ACTIVITY: Everything from the line with "l’innocence de Dreyfus, la" through the end of the entries must be transcribed exactly; no other lines belong in the answer.

* * * * *

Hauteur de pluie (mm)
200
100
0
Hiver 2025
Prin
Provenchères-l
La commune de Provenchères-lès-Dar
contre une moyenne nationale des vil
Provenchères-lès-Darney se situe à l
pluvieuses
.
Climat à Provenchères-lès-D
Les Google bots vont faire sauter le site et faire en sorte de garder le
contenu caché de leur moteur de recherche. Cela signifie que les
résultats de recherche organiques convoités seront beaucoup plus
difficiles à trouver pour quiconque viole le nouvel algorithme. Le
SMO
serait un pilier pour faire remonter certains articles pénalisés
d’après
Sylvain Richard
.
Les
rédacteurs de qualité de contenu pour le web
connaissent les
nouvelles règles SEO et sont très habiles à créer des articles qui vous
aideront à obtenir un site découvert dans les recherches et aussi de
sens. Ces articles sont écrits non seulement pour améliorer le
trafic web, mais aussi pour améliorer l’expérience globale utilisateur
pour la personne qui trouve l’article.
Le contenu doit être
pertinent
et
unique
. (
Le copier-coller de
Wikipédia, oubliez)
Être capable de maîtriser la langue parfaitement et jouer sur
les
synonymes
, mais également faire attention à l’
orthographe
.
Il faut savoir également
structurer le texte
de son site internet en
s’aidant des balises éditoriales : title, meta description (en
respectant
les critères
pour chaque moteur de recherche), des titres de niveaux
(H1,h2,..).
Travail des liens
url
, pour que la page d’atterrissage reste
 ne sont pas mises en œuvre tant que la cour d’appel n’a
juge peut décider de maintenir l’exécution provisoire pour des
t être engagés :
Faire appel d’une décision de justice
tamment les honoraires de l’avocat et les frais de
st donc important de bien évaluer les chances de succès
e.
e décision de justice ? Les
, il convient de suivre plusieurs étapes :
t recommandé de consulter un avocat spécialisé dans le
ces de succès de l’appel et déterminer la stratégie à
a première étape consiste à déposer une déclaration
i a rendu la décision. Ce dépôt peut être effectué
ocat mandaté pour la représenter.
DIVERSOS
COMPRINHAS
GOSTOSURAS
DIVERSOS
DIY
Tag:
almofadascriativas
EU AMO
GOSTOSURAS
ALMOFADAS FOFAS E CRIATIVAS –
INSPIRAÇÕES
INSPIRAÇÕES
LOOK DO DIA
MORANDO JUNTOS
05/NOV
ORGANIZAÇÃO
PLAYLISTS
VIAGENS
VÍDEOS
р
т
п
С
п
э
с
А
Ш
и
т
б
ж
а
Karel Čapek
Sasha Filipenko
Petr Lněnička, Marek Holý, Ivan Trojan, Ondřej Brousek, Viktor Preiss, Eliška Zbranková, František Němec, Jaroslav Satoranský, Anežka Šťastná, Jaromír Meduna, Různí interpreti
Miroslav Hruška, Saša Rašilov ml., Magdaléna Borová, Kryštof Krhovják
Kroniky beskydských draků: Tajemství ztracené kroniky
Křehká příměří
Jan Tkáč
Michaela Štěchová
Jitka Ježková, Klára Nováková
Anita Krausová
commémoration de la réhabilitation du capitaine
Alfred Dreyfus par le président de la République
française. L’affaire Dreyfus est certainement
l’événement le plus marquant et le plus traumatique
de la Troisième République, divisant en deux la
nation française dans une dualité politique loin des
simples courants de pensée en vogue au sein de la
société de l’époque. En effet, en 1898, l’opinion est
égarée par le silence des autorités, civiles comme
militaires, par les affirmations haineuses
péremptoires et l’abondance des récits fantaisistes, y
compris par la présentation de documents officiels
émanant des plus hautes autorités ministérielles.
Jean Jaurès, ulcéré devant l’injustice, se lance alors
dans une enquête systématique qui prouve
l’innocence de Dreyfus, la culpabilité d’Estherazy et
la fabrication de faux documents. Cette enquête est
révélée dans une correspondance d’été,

* * * * *

THE COMPLETED TASK:
l’innocence de Dreyfus, la culpabilité d’Estherazy et
la fabrication de faux documents. Cette enquête est
révélée dans une correspondance d’été,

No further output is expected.